The Hulka clip is made from a soft pliable plastic known as Silastic. The Silastic clip is “spring loaded” and clips to the fallopian tube. Clips cannot be simply “unclipped” to open the tubes as they damage the tubal tissue. Surgical reversal with tubal reconnection is necessary. The Hulka clip has the advantage of causing the least damage to the fallopian tube (if only 1 clip is placed) and may therefore be the easiest to reverse.
The Filshie Clip is a small titanium clip with a soft Silastic lining. The clip clamps on the tube maintaining pressure resulting in immediate tubal blockage. Tubal tissue around the clip site eventually becomes necrotic (dies). If only 1 clip is placed on each proximal tube, tubal reversal is often an option in these cases.
Falope Ring Band
There are several tubal ligation “bands” available. The tube is formed into a loop and the silicon ring band is placed at the bottom of the loop. The banded area becomes necrotic causing tubal blockage. If only one band is placed on each tube, tubal reversal is often an option in these cases.
The Adiana Method
The Adiana method works by stimulating the body's own tissue to grow in and around tiny, soft inserts that are placed inside the fallopian tubes. The Adiana method does not require abdominal surgery.>
A hysteroscope is inserted through the vagina, cervix and into the uterus. A catheter is then inserted through the hysteroscope and into the proximal fallopian tube. A small amount of heat energy is delivered to create a lesion in the proximal portion of the tubes.
A small soft insert is placed in each tube at the site of the lesion. New tissue grows around the inserts thus blocking the tubes. It requires about 3 months for the tubal blockage to form. Tubal reversal surgery (implantation) is difficult due to the blockage of the fallopian tube in the muscular proximal portion of the tube.
For reversal, damaged portion of the tube must be cut out of the wall of the uterus and the tube must be implanted into the uterus. Pregnancy rates are expected to much lower for this type of tubal reversal surgery. IVF is recommended in these cases.
The Essure Method
Like the Adiana method, no abdominal surgery is required with the Essure method. Using a hysteroscope the physician has inserted through the vagina, cervix, and into the uterus, the device is inserted into the tubal opening and proximal part of the fallopian tubes.
A small portion of the metal tip of each insert remains visible inside the corner of the uterine cavity providing confirmation of proper placement. The inserts are made using silicone-free material that is used in heart stents, so they bend and conform to the shape of the fallopian tubes.

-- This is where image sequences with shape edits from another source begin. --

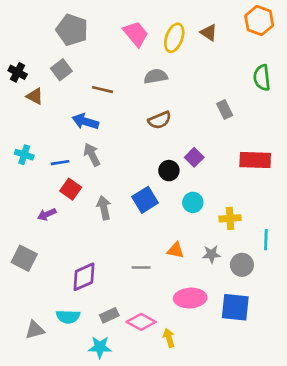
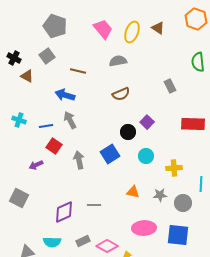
gray line: (141, 267) -> (94, 205), moved

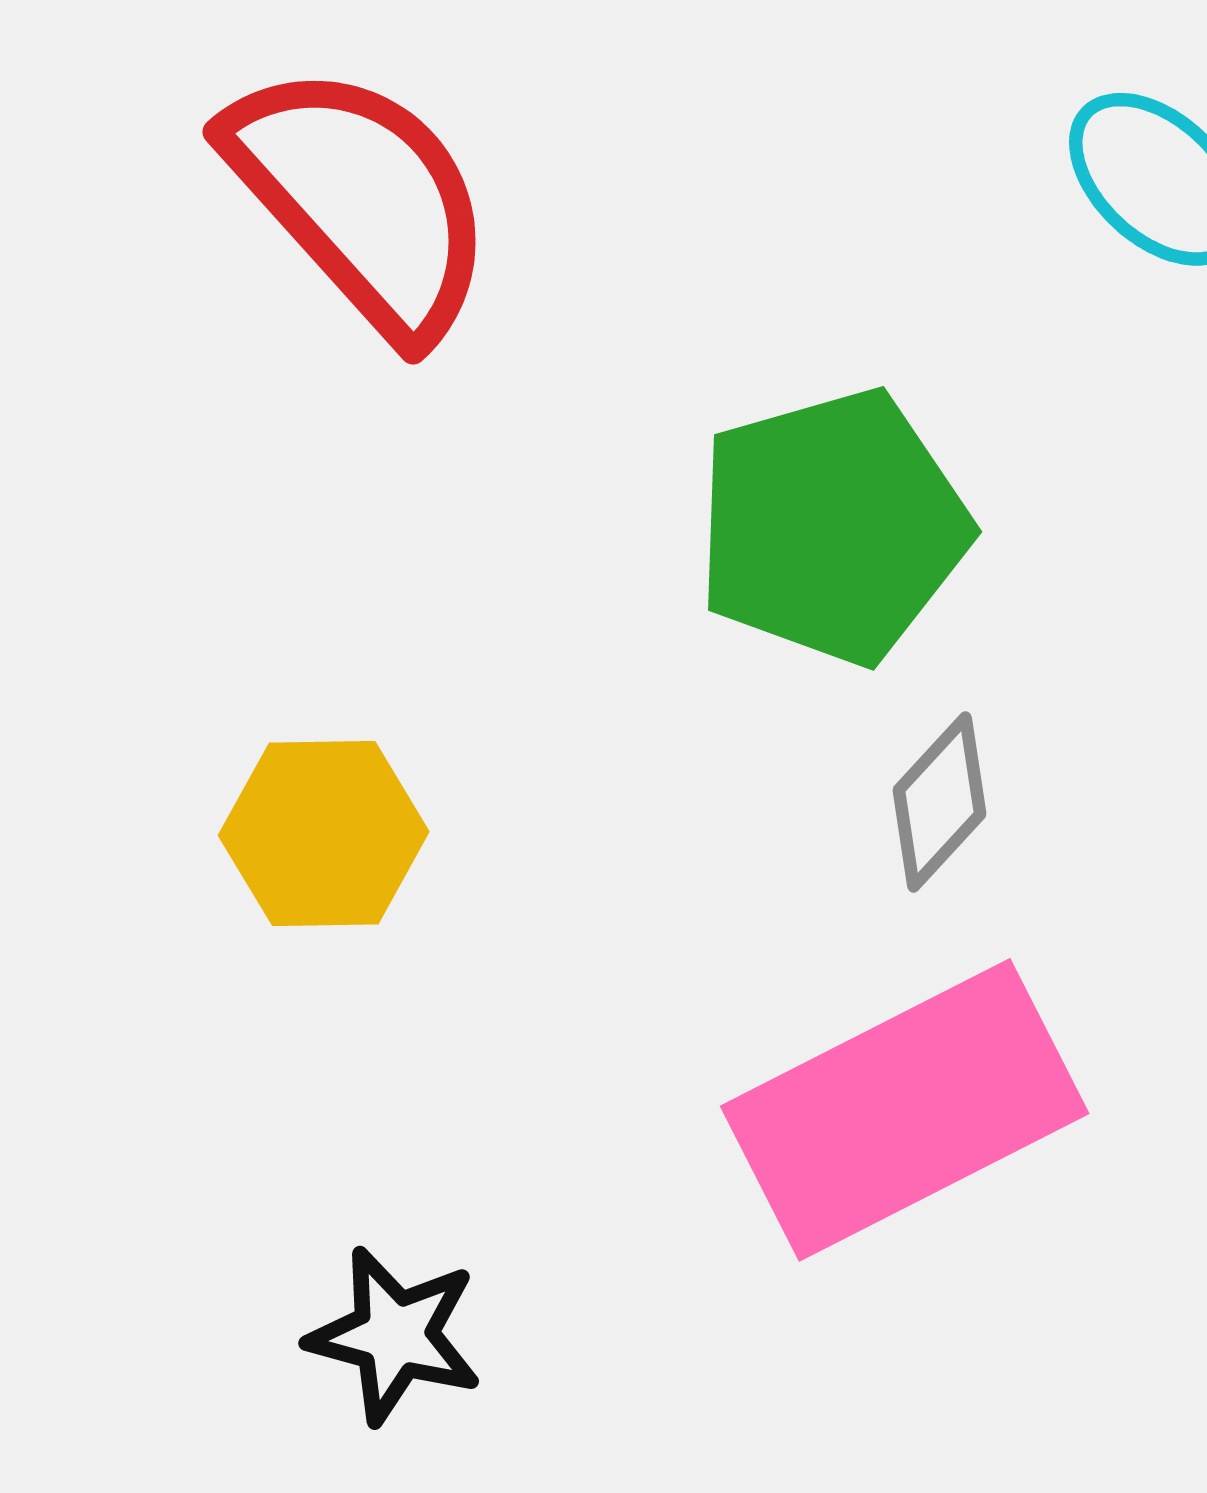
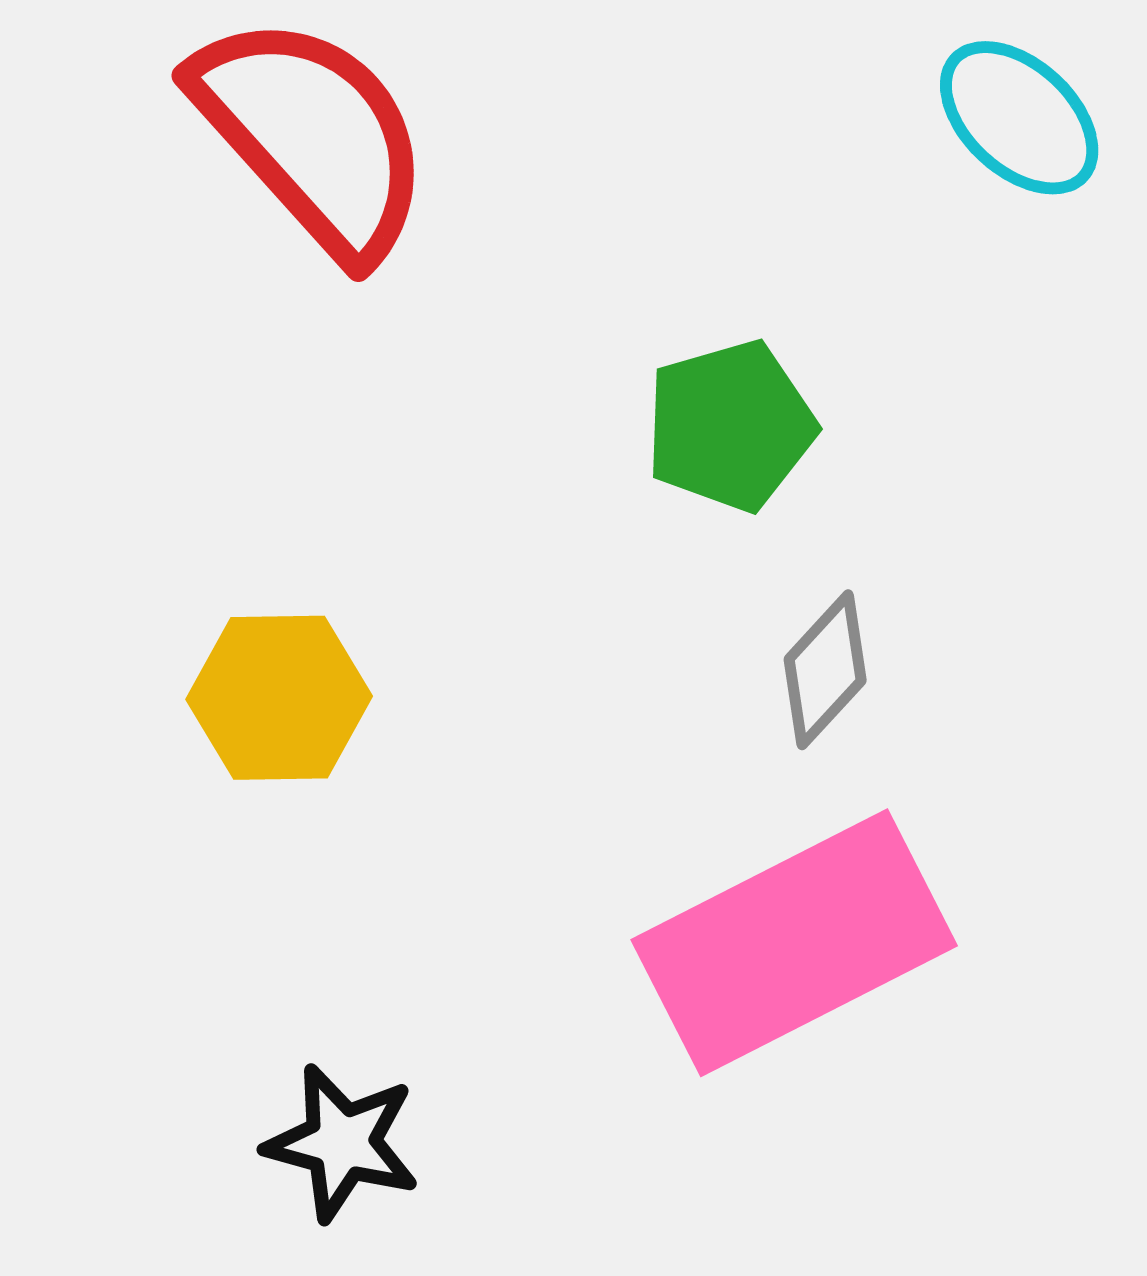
green pentagon: (832, 527) -> (730, 426), size x0.7

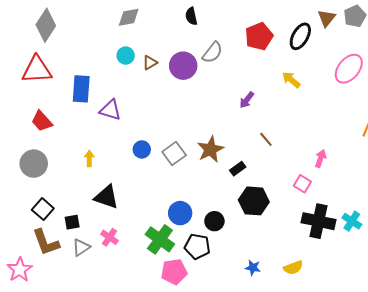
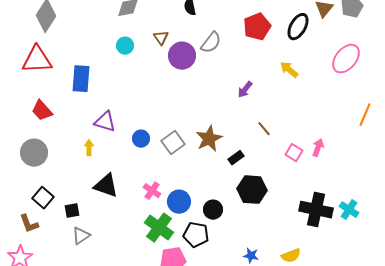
brown triangle: (150, 63) -> (161, 38), moved, turned -35
purple triangle: (110, 110) -> (105, 122), moved
pink square: (302, 184) -> (294, 153), moved
pink cross: (109, 237) -> (152, 191), moved
brown L-shape: (46, 242) -> (29, 224), moved, size x0.7

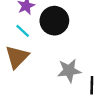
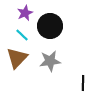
gray star: (69, 71) -> (50, 61), moved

Tubal reversal surgery is very difficult due to the blockage of the fallopian tube in the muscular proximal portion of the tube. Reimplantation of the tube is required for surgical reversal which results in much lower success rates compared to other types of tubal reversal. IVF is recommended over tubal reversal in these cases.
This technique involves cutting the distal end of the tube and the fimbria. The fimbriae are fingerlike projections that collect the eggs. Tubal reversal has a very low chance for success due to the lack of fimbria. IVF is recommended in these cases.
Electrocautery, has the potential for extensive damage to the tubes making future tubal reversal unlikely to succeed. A long “tweezer like” device with two jaws is used to grasp the tubes. Electric current is passed between the jaws, and through the tubes, cauterizing (burning) between 1 and 3 cm of the tube. This process seals (scars) the tubes preventing the passage of eggs and sperm.
The potential reversibility of this method depends on the amount of tube that is damaged. Some physicians cauterize a single area, but most physicians cauterize multiple areas resulting in too much tube being damaged for reversal. IVF is usually recommended in these cases unless the operative report specifically describes a minimal amount of tubal cautery in a single spot.